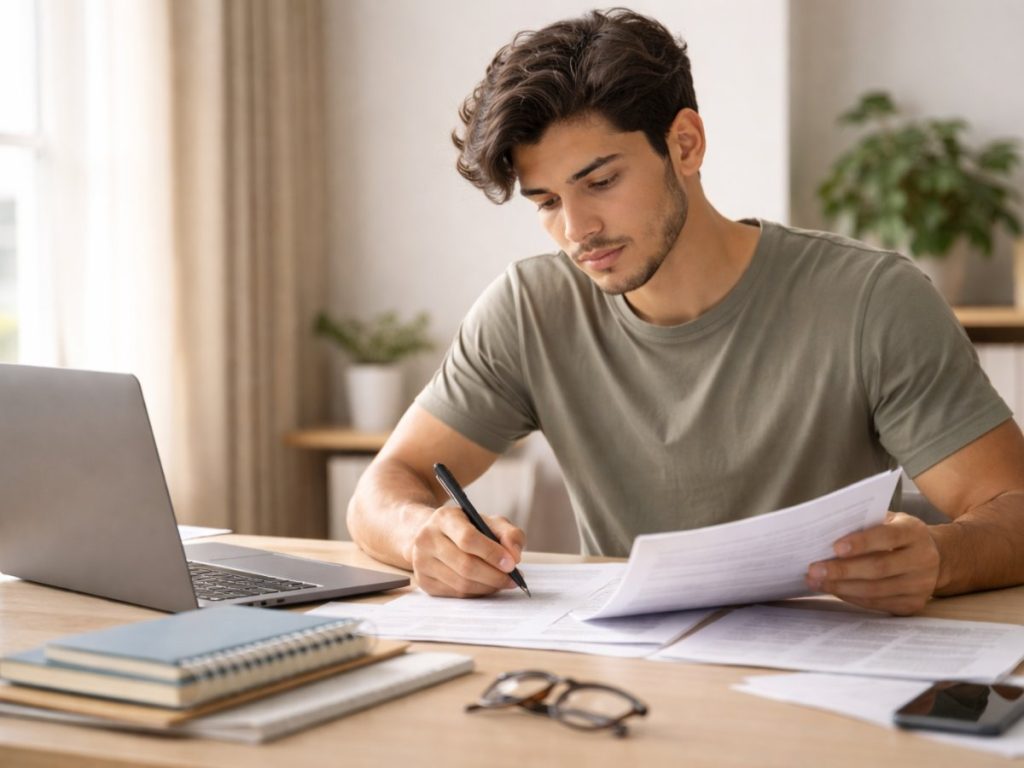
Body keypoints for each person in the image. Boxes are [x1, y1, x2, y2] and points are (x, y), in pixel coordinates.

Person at [347, 8, 1024, 615]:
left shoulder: (873, 300)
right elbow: (383, 488)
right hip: (634, 678)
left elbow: (1012, 509)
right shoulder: (530, 310)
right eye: (547, 202)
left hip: (831, 665)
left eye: (601, 181)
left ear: (686, 144)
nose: (576, 230)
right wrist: (423, 534)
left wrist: (940, 557)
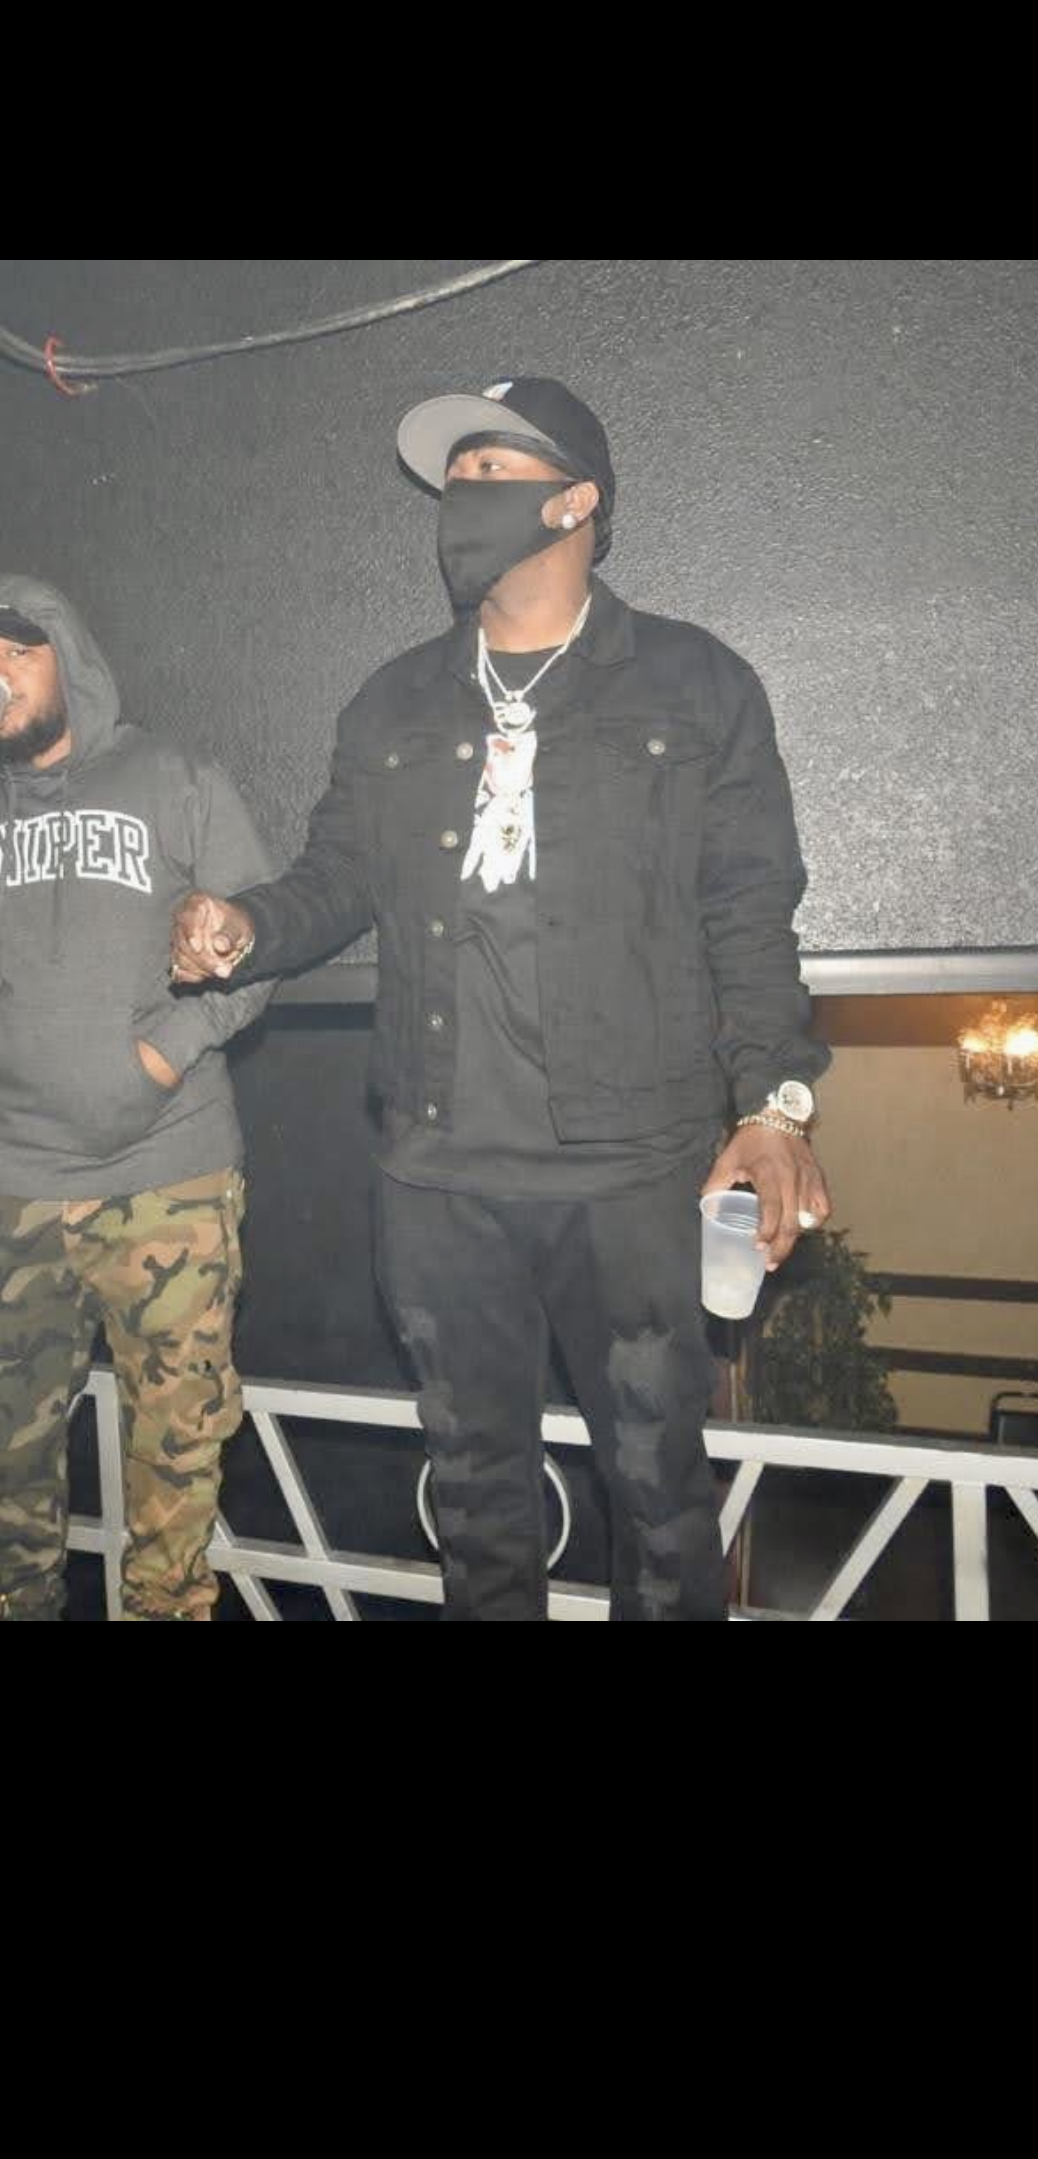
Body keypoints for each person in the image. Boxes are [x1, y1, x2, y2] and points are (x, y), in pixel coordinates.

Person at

☆ ☆ ☆

Find each line of the data above that holds the word "right", then copy it.

right elbow: (383, 488)
right hip: (634, 678)
right shoulder: (530, 310)
right eye: (547, 202)
right wrist: (423, 534)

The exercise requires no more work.